Don’t jump on the easiest solution.

Do use physical behavior or setting to convey the character thoughts that go beyond the scope of your chosen perspective. You might look up how Edith Wharton accomplishes this at the beginning of “The House of Mirth.”

Do pursue an alternative direction. What’s another way to communicate what your point of view can’t legitimately capture?

~ Wrong Turn with a Scene’s Opening

Don’t follow Alice into a nightmarish Wonderland just because you started that way.

Do start every scene with a hook. That’s a great way to know where you’re going before you get too far.

Do start the scene later. You’ll often speed momentum and raise tension by deleting the first few paragraphs.

Do experiment with variations. How else could this happen?
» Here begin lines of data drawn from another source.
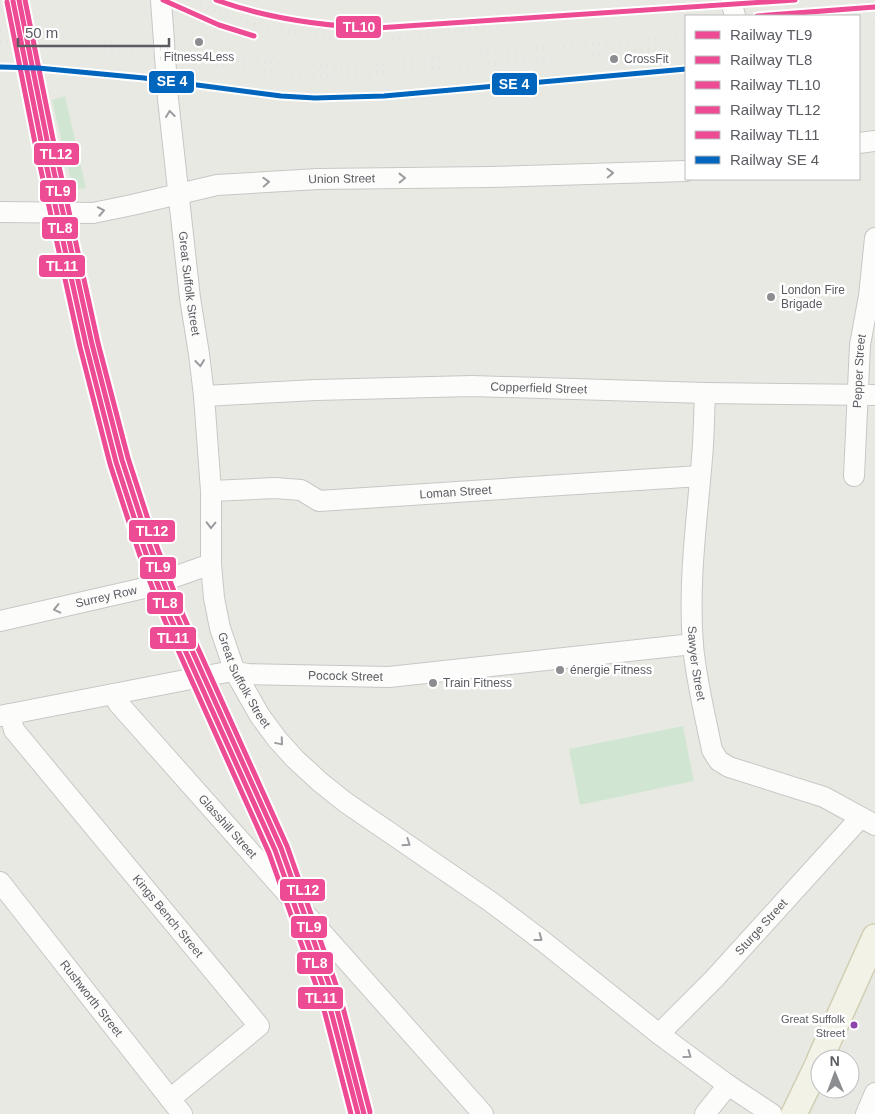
<svg xmlns="http://www.w3.org/2000/svg" width="875" height="1114" font-family="Helvetica,sans-serif">
	<rect width="100%" height="100%" fill="#e9e9e4"/>
	<g fill="#d1e6d2">
		<polygon points="65,96 86,188 73,190 52,100"/>
		<polygon points="683,726 694,781 580,805 569,749"/>
	</g>
	<g fill="none" stroke-linecap="round" stroke-linejoin="round">
		<g stroke="#c7c7c6" stroke-width="22">
			<g id="minor">
				<path id="s1" d="M 161,0 L 168,99 L 190,298 L 199,354 L 204,396 L 211,491 L 211,564 L 214,598 L 220,628 L 235,672 L 260,716 L 277,739 L 295,759 L 320,782 L 345,802 L 491,902 L 544,942 L 659,1034 L 728,1085 L 772,1114"/>
				<polyline points="731,0 735,16"/>
				<polyline points="859,143 875,141"/>
				<path id="s2" d="M 0,212 L 93,213 L 132,205 L 217,185 L 318,179 L 490,177 L 686,171"/>
				<path id="s3" d="M 705,393 C 704,415 704,437 702,458 C 697,520 688,582 693,645 C 696,680 705,715 712,750 L 719,761 L 729,767 L 824,797 L 875,825"/>
				<path id="s4" d="M 204,396 L 316,390 L 472,386 L 705,393 L 875,395"/>
				<path id="s5" d="M 854,476 L 860,345 L 869,296 L 875,238"/>
				<path id="s6" d="M 211,491 L 275,488 L 301,490 L 319,501 L 700,476"/>
				<path id="s7" d="M 0,621 L 140,589 L 211,564"/>
				<path id="s8" d="M 114,694 L 118,703 L 483,1114"/>
				<path id="s9" d="M 10,714 L 14,730 L 259,1026 L 170,1099"/>
				<path id="s10" d="M 0,716 L 227,672 L 235,672 L 248,674 L 389,677 L 693,644"/>
				<path id="s11" d="M 0,882 L 182,1114"/>
				<path id="s12" d="M 659,1034 L 714,979 L 860,818"/>
				<polyline points="705,1114 728,1085"/>
				<polyline points="866,1114 875,1093"/>
			</g>
		</g>
		<g stroke="#d1ceb2" stroke-width="28">
			<g id="major">
				<polyline points="820,1059 875,937"/>
				<polyline points="794,1114 820,1060"/>
			</g>
		</g>
		<use href="#minor" stroke="#fcfcfb" stroke-width="20"/>
		<use href="#major" stroke="#f2f2e6" stroke-width="25"/>
		<g stroke="#e2e2e1" stroke-width="4" stroke-dasharray="1 6" stroke-linecap="butt">
			<path d="M 188,0 C 238,24 321,42 377,39 C 431,36 486,26 540,18"/>
			<polyline points="859,23 875,22"/>
			<polyline points="0,31 31,33 257,61 345,67 386,64 513,50 686,37"/>
			<polyline points="859,33 875,32"/>
			<polyline points="0,42 47,44 261,71 342,76 686,47"/>
		</g>
		<g stroke="#fff" stroke-width="9">
			<polyline id="rail-1" points="19,0 47,140 92,344 122,460 151,549 177,617 281,848 334,998 364,1114"/>
		</g>
		<g stroke="#fff" stroke-width="9">
			<polyline id="rail-2" points="13,1 41,141 86,345 116,462 145,551 171,619 275,850 328,1000 358,1114"/>
		</g>
		<g stroke="#fff" stroke-width="9">
			<g id="rail-3">
				<polyline points="163,0 219,25 254,36"/>
				<path d="M 216,0 C 269,19 321,26 377,28 L 795,0"/>
				<polyline points="757,16 875,7"/>
			</g>
		</g>
		<g stroke="#fff" stroke-width="9">
			<polyline id="rail-4" points="25,0 53,139 98,343 128,458 157,547 183,615 287,846 340,996 370,1112"/>
		</g>
		<g stroke="#fff" stroke-width="9">
			<polyline id="rail-5" points="7,2 35,143 80,347 110,464 139,553 165,621 269,853 322,1002 351,1114"/>
		</g>
		<g stroke="#fff" stroke-width="9">
			<polyline id="rail-6" points="0,67 38,68 144,78 281,96 315,98 384,96 686,69"/>
		</g>
		<use href="#rail-1" stroke="#ee4b95" stroke-width="5"/>
		<use href="#rail-2" stroke="#ee4b95" stroke-width="5"/>
		<use href="#rail-3" stroke="#ee4b95" stroke-width="5"/>
		<use href="#rail-4" stroke="#ee4b95" stroke-width="5"/>
		<use href="#rail-5" stroke="#ee4b95" stroke-width="5"/>
		<use href="#rail-6" stroke="#0065bd" stroke-width="5"/>
	</g>
	<defs><path id="oneway-chevron" d="M-2-3.5L2.5 0L-2 3.5" fill="none" stroke-width="1.6" stroke-linecap="round" stroke-linejoin="round" transform="scale(1.25)"/></defs>
	<g stroke="#9b9c9f">
		<use href="#oneway-chevron" transform="translate(170 114) rotate(-97)"/>
		<use href="#oneway-chevron" transform="translate(610 173) rotate(-2)"/>
		<use href="#oneway-chevron" transform="translate(402 178) rotate(-1)"/>
		<use href="#oneway-chevron" transform="translate(266 182) rotate(-3)"/>
		<use href="#oneway-chevron" transform="translate(101 211) rotate(-11)"/>
		<use href="#oneway-chevron" transform="translate(200 363) rotate(84)"/>
		<use href="#oneway-chevron" transform="translate(211 525) rotate(91)"/>
		<use href="#oneway-chevron" transform="translate(57 609) rotate(167)"/>
		<use href="#oneway-chevron" transform="translate(280 742) rotate(50)"/>
		<use href="#oneway-chevron" transform="translate(407 843) rotate(34)"/>
		<use href="#oneway-chevron" transform="translate(539 938) rotate(37)"/>
		<use href="#oneway-chevron" transform="translate(688 1055) rotate(36)"/>
	</g>
	<g fill="#8c8d90" stroke="#fff" stroke-width="2">
		<circle cx="199" cy="42" r="5"/>
		<circle cx="614" cy="59" r="5"/>
		<circle cx="771" cy="297" r="5"/>
		<circle cx="560" cy="670" r="5"/>
		<circle cx="433" cy="683" r="5"/>
	</g>
	<circle fill="#8e44ad" stroke="#fff" stroke-width="2" cx="854" cy="1025" r="4.5"/>
	<g text-anchor="middle" dominant-baseline="central" stroke-width="5" stroke-linejoin="round" paint-order="stroke">
		<g font-size="11" fill="#5a5c62" stroke="#fff" text-anchor="end">
			<text x="845" y="1019">Great Suffolk<tspan x="845" dy="14">Street</tspan></text>
		</g>
		<g font-size="12" fill="#5a5c62" stroke="#fff" text-anchor="start">
			<text x="199" y="57" text-anchor="middle">Fitness4Less</text>
			<text x="624" y="59">CrossFit</text>
			<text x="781" y="290">London Fire<tspan x="781" dy="14">Brigade</tspan></text>
			<text x="570" y="670">énergie Fitness</text>
			<text x="443" y="683">Train Fitness</text>
		</g>
		<g font-size="12" fill="#5a5c62" stroke="#fff">
			<text stroke="none"><textPath href="#s2" startOffset="345">Union Street</textPath></text>
			<text stroke="none"><textPath href="#s1" startOffset="285">Great Suffolk Street</textPath></text>
			<text stroke="none"><textPath href="#s5" startOffset="105">Pepper Street</textPath></text>
			<text stroke="none"><textPath href="#s4" startOffset="335">Copperfield Street</textPath></text>
			<text stroke="none"><textPath href="#s6" startOffset="248">Loman Street</textPath></text>
			<text stroke="none"><textPath href="#s7" startOffset="109">Surrey Row</textPath></text>
			<text stroke="none"><textPath href="#s3" startOffset="271">Sawyer Street</textPath></text>
			<text stroke="none"><textPath href="#s10" startOffset="350">Pocock Street</textPath></text>
			<text stroke="none"><textPath href="#s1" startOffset="689">Great Suffolk Street</textPath></text>
			<text stroke="none"><textPath href="#s8" startOffset="175">Glasshill Street</textPath></text>
			<text stroke="none"><textPath href="#s9" startOffset="258">Kings Bench Street</textPath></text>
			<text stroke="none"><textPath href="#s12" startOffset="148">Sturge Street</textPath></text>
			<text stroke="none"><textPath href="#s11" startOffset="148">Rushworth Street</textPath></text>
		</g>
	</g>
	<g stroke="#fff" stroke-width="2">
		<rect x="335" y="15" width="47" height="24" rx="5" fill="#ee4b95"/>
		<rect x="148" y="70" width="47" height="24" rx="5" fill="#0065bd"/>
		<rect x="491" y="72" width="47" height="24" rx="5" fill="#0065bd"/>
		<rect x="33" y="142" width="47" height="24" rx="5" fill="#ee4b95"/>
		<rect x="39" y="179" width="38" height="24" rx="5" fill="#ee4b95"/>
		<rect x="41" y="216" width="38" height="24" rx="5" fill="#ee4b95"/>
		<rect x="38" y="254" width="48" height="24" rx="5" fill="#ee4b95"/>
		<rect x="128" y="519" width="48" height="24" rx="5" fill="#ee4b95"/>
		<rect x="139" y="556" width="38" height="24" rx="5" fill="#ee4b95"/>
		<rect x="146" y="591" width="38" height="24" rx="5" fill="#ee4b95"/>
		<rect x="149" y="626" width="48" height="24" rx="5" fill="#ee4b95"/>
		<rect x="279" y="878" width="47" height="24" rx="5" fill="#ee4b95"/>
		<rect x="290" y="915" width="38" height="24" rx="5" fill="#ee4b95"/>
		<rect x="296" y="951" width="38" height="24" rx="5" fill="#ee4b95"/>
		<rect x="297" y="986" width="47" height="24" rx="5" fill="#ee4b95"/>
	</g>
	<g font-size="14" text-anchor="middle" font-weight="bold" fill="#fff">
		<text x="359" y="32">TL10</text>
		<text x="172" y="86">SE 4</text>
		<text x="514" y="89">SE 4</text>
		<text x="56" y="159">TL12</text>
		<text x="58" y="196">TL9</text>
		<text x="60" y="233">TL8</text>
		<text x="62" y="271">TL11</text>
		<text x="152" y="536">TL12</text>
		<text x="158" y="572">TL9</text>
		<text x="165" y="608">TL8</text>
		<text x="173" y="643">TL11</text>
		<text x="303" y="895">TL12</text>
		<text x="309" y="932">TL9</text>
		<text x="315" y="968">TL8</text>
		<text x="321" y="1003">TL11</text>
	</g>
	<rect x="685" y="15" width="175" height="165" fill="#ffffff" stroke="#bdbec0"/>
	<rect x="695" y="31" width="25" height="8" fill="#ee4b95" stroke="#bdbec0"/>
	<text x="730" y="40" font-size="15" fill="#5a5c62">Railway TL9</text>
	<rect x="695" y="56" width="25" height="8" fill="#ee4b95" stroke="#bdbec0"/>
	<text x="730" y="65" font-size="15" fill="#5a5c62">Railway TL8</text>
	<rect x="695" y="81" width="25" height="8" fill="#ee4b95" stroke="#bdbec0"/>
	<text x="730" y="90" font-size="15" fill="#5a5c62">Railway TL10</text>
	<rect x="695" y="106" width="25" height="8" fill="#ee4b95" stroke="#bdbec0"/>
	<text x="730" y="115" font-size="15" fill="#5a5c62">Railway TL12</text>
	<rect x="695" y="131" width="25" height="8" fill="#ee4b95" stroke="#bdbec0"/>
	<text x="730" y="140" font-size="15" fill="#5a5c62">Railway TL11</text>
	<rect x="695" y="156" width="25" height="8" fill="#0065bd" stroke="#bdbec0"/>
	<text x="730" y="165" font-size="15" fill="#5a5c62">Railway SE 4</text>
	<g transform="translate(835 1074) rotate(359)"><circle r="24" fill="#ffffff" stroke="#bdbec0"/>
	<path d="M0-4L9 19L0 12L-9 19Z" fill="#8c8d90"/>
	<text y="-8" font-size="14" font-weight="bold" text-anchor="middle" fill="#5a5c62">N</text>
	</g>
	<path d="M18 38v8h151v-8" fill="none" stroke="#5a5c62" stroke-width="2.5"/>
	<text x="25" y="38" font-size="15" fill="#5a5c62" stroke="#ffffff" stroke-width="4" paint-order="stroke">50 m</text>
</svg>
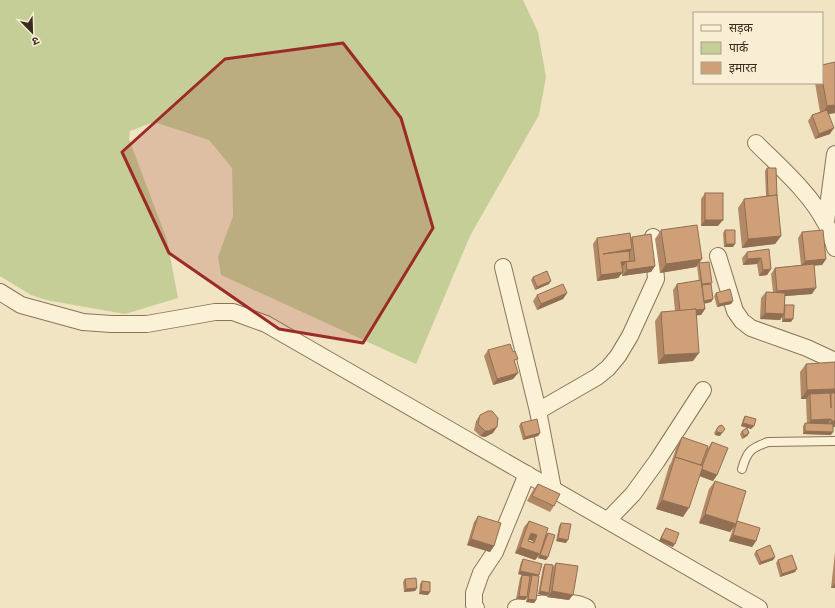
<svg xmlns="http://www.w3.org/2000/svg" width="835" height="608" viewBox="0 0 835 608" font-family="'PT Serif','Noto Sans Devanagari',serif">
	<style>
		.green { fill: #c5ce96 }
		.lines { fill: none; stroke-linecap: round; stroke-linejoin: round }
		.service-casing { stroke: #8b7559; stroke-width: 10 }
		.minor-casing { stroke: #8b7559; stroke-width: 18 }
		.service { stroke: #faf1d6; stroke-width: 8 }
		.minor { stroke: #faf1d6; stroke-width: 16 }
		.wall { fill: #b28966; fill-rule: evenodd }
		.shaded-wall { fill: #916f53 }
		.building { fill: #cf9f77; stroke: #916f53; fill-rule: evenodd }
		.marked { fill: #9c2b27; fill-opacity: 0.2; stroke: #9c2b27; stroke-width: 3; stroke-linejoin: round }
	</style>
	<rect width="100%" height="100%" fill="#f0e4c3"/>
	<polygon class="green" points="0,0 523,0 538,32 546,77 539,115 470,236 416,364 221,275 218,257 233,216 232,168 209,140 154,122 130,131 129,139 167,240 178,298 125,314 46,300 31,295 0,276"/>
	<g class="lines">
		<g class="service-casing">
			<path id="service" d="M742 469C747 451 751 448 768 442L835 441"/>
		</g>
		<g class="minor-casing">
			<g id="minor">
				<path d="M756 143C779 166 810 193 825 222 830 230 832 239 835 248"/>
				<polyline points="826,222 835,154"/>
				<polyline points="718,256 735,311 742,321 751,328 807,348 835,361"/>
				<polyline points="503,267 538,411"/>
				<polyline points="0,292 21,305 83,322 111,324 147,324 215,312 233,312 266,324 759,608"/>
				<polyline points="553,489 538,411 597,377 608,368 618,356 630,336 656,279 653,237"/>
				<polyline points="608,520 633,494 657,461 703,390"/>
				<polyline points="476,608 474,605 474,593 481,573 495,552 527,474"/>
				<path d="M516 608C532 604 574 598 587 608"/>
			</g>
		</g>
		<use href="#service" class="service"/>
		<use href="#minor" class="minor"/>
	</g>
	<g class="wall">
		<polygon points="835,62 835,113 829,114 830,134 815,139 808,121 812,115 820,112 815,83 822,83 822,65"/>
		<polygon points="767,168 777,196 781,236 775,244 742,248 738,208 744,199 766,196 765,171"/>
		<polygon points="705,193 718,226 701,226 701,199"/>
		<polygon points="661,230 702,259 696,267 660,273 655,239"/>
		<polygon points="725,230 733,247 724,247 723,233"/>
		<polygon points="802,232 826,259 822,265 814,265 812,294 785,296 785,305 791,322 782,322 782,317 780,320 760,319 761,298 766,292 773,292 771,274 775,268 801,265 798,238"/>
		<polygon points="632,237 655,266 651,272 622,276 622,273 618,278 597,281 593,244 597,238 631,238"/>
		<polygon points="769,249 771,269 767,275 759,276 757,264 743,265 742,258 747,252"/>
		<polygon points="699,263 711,284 713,299 711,302 704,304 705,309 701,315 697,315 693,361 658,364 655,321 661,312 675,311 673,290 677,284 699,281 697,266"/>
		<polygon points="533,277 549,284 535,290 531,280"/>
		<polygon points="567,293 563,299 537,310 533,301 537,295"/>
		<polygon points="716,293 733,301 731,304 717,307 714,296"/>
		<polygon points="488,350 515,363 518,373 513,379 493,385 484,356"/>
		<polygon points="835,362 835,427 833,427 831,435 803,434 803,426 805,423 807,424 806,400 806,399 801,399 800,372 806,364"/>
		<polygon points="480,415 493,433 485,437 480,436 474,430 476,421"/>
		<polygon points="745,416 754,426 751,429 741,426 743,419"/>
		<polygon points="521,423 540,433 538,436 523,440 519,426"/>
		<polygon points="719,426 720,436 715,435 714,433"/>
		<polygon points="742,431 749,433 747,436 742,439 740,434"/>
		<polygon points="682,437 708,448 712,442 717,475 713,481 699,476 683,517 656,509 669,466 671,463 678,443"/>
		<polygon points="715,481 736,523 737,521 756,541 752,547 729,541 733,528 730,532 699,523 709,489"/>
		<polygon points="538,484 554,506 550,512 527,501 533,490"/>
		<polygon points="478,516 494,546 490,552 467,545 474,522"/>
		<path d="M529 521 546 535 548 533V557L546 560 538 558 541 550 540 554 535 560 515 553 524 527ZM529 539 533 541 532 542 528 541Z"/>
		<polygon points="561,523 566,543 556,541 559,526"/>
		<polygon points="666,528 673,547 659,541 664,531"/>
		<polygon points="756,551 775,557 773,560 759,565 754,554"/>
		<polygon points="835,552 835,588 831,588"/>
		<polygon points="523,559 539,575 539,576 536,600 534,603 526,602 528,590 527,597 525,600 516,599 520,578 522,575 518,574 521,562"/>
		<polygon points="778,560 795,572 780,577 776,563"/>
		<polygon points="556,563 569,600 547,597 548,595 547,596 538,594 543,567 545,564 553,567"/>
		<polygon points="405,579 417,588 415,591 404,592 403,582"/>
		<polygon points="422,581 428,595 419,594 420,584"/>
	</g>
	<g class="shaded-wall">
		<polygon points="835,105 835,113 821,115 827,106"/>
		<polygon points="834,128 830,134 815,139 819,134"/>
		<polygon points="705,220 723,220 718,226 701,226"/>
		<polygon points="781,236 775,244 742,248 748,239"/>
		<polygon points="726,244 735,244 733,247 724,247"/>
		<polygon points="632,249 628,255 603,254"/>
		<polygon points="761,258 757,264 743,265 747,259"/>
		<polygon points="702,259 696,267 660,273 666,264"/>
		<polygon points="826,259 822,265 801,267 805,261"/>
		<polygon points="630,261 626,267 626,262 622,267 617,268 621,262"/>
		<polygon points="655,266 651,272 622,276 627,270"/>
		<polygon points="771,269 767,275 759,276 763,270"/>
		<polygon points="623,272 618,278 597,281 601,275"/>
		<polygon points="551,281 549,284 535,290 537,287"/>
		<polygon points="816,288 812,294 773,297 777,291"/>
		<polygon points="567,293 563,299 537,310 541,304"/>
		<polygon points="713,299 711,302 700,304 702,301"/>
		<polygon points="733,301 731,304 717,307 719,304"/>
		<polygon points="705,309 701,315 676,318 681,312"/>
		<polygon points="765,313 784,314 780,320 760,319"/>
		<polygon points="784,319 793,319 791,322 782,322"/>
		<polygon points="699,353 693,361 658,364 664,355"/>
		<polygon points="518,373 513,379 493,385 497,379"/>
		<polygon points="835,389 835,397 831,393 828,398 810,394 806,399 801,399 807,390"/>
		<polygon points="831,419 827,425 807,426 811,420"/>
		<polygon points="832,421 835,421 835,427 827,427"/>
		<polygon points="743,423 754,426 751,429 741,426"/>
		<polygon points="497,427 493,433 485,437 480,436 485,431"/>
		<polygon points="805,431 833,432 831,435 803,434"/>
		<polygon points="717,432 722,433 720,436 715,435"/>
		<polygon points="540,433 538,436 523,440 525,437"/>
		<polygon points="749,433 747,436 742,439 744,436"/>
		<polygon points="701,469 717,475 713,481 697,475"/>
		<polygon points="662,500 689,508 683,517 656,509"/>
		<polygon points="705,514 736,524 730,532 699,523"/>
		<polygon points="531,533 537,535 533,541 527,539"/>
		<polygon points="733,535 756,541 752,547 729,541"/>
		<polygon points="558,538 568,540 566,543 556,541"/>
		<polygon points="661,538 675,544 673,547 659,541"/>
		<polygon points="471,539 494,546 490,552 467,545"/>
		<polygon points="520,547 540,554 535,560 515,553"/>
		<polygon points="540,555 548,557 546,560 538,558"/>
		<polygon points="775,557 773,560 759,565 761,562"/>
		<polygon points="797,569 795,572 780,577 782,574"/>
		<polygon points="520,571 539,575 537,578 532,575 531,577 518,574"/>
		<polygon points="835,583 835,588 831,588"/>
		<polygon points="417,588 415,591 404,592 406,589"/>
		<polygon points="421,591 430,592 428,595 419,594"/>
		<polygon points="540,591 549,593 547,596 538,594"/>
		<polygon points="552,591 573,595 569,600 547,597"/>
		<polygon points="519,596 527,597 525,600 516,599"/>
		<polygon points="528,599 536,600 534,603 526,602"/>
	</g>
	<g class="building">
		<polygon points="835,62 835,105 827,106 822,78 822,65"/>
		<polygon points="827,110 834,128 819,134 812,115"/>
		<polygon points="767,168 776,168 777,196 777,195 768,196"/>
		<rect x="705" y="193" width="18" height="27"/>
		<polygon points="777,195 781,236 748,239 744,199"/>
		<polygon points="697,225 702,259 666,264 661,230"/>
		<polygon points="725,230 735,230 735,244 726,244"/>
		<polygon points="823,230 826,259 805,261 802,232"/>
		<polygon points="630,233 632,249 603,254 629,251 630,261 621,262 623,272 601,275 597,238"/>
		<polygon points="651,234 655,266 627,270 626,262 635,261 632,237"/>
		<polygon points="769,249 771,269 763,270 761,258 747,259 747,252"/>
		<polygon points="709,262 712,283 702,284 699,263"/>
		<polygon points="814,264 816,288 777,291 775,268"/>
		<polygon points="547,271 551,281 537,287 533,277"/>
		<polygon points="701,280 705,309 696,310 696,309 680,311 677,284"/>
		<polygon points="563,284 567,293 541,304 537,295"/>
		<polygon points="711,284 713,299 704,301 702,285"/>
		<polygon points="730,289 733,301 719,304 716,293"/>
		<polygon points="766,292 785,293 784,314 765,313"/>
		<polygon points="785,305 794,305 793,319 784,319"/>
		<polygon points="696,309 699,353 664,355 661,312"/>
		<polygon points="510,344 513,352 515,351 518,359 514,360 518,373 497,379 488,350"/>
		<polygon points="835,362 835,389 807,390 806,364"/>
		<polygon points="830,393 831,408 831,393 835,393 835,421 832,421 831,419 811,420 810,394"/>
		<polygon points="488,411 492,411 498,418 497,427 489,431 485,431 478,424 480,415"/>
		<polygon points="745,416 756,419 754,426 743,423"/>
		<polygon points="537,419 540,433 525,437 521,423"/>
		<polygon points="805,423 833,424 833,432 805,431"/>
		<polygon points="722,425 725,429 722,433 717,432 716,430 719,426"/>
		<polygon points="747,428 749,433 744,436 742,431"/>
		<polygon points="682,437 708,446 701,465 675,457"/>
		<polygon points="712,442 728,448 717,475 701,469"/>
		<polygon points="675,457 703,466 689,508 662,500"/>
		<polygon points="715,481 746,491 736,524 705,514"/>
		<polygon points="538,484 560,494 554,506 532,496"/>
		<polygon points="478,516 501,523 494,546 471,539"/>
		<path d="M529 521 548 528 540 554 520 547ZM531 533 537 535 534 543 528 541Z"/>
		<polygon points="737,521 760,528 756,541 733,535"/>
		<polygon points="561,523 571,524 568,540 558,538"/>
		<polygon points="666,528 679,533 675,544 661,538"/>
		<polygon points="548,533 555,535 548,557 540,555"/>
		<polygon points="770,545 775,557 761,562 756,551"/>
		<polygon points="792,555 797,569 782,574 778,560"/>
		<polygon points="523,559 542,564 539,575 520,571"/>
		<polygon points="556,563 578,566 573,595 552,591"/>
		<polygon points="545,564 553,565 549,593 540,591"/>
		<polygon points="522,575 530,576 527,597 519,596"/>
		<polygon points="532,575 539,576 536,600 528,599"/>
		<polygon points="416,578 417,588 406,589 405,579"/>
		<polygon points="422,581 430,582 430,592 421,591"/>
	</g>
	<path class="marked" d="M343 43 401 118 433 228 363 343 279 329 169 253 122 152 225 59Z"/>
	<rect x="693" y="12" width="130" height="72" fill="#f7eed3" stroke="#aba08b"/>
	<rect x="701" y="25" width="20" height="6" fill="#faf1d6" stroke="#aba08b"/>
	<text x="729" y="32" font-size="12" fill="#3a2c1e">सड़क</text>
	<rect x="701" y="42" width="20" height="12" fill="#c5ce96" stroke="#aba08b"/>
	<text x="729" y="52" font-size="12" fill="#3a2c1e">पार्क</text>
	<rect x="701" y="62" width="20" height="12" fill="#cf9f77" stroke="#aba08b"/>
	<text x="729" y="72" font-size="12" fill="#3a2c1e">इमारत</text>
	<g transform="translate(32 32) rotate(157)" stroke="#f7eed3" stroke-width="3" paint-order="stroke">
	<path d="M0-3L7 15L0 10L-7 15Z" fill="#3a2c1e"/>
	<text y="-6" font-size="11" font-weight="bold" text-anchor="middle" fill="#3a2c1e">उ</text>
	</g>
</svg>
Again, focus on cause and effect.

~ Wrong Turn with an Entire Scene

Don’t feel you should keep it just because you wrote it.

Do look for opportunities to collapse entire scenes into a paragraph or so of summary. When you do that, be concrete and explicit. Character emotions are a terrific way to collapse time, plot, or both.

Tip: Like most things in life, fiction benefits from making lemons into lemonade.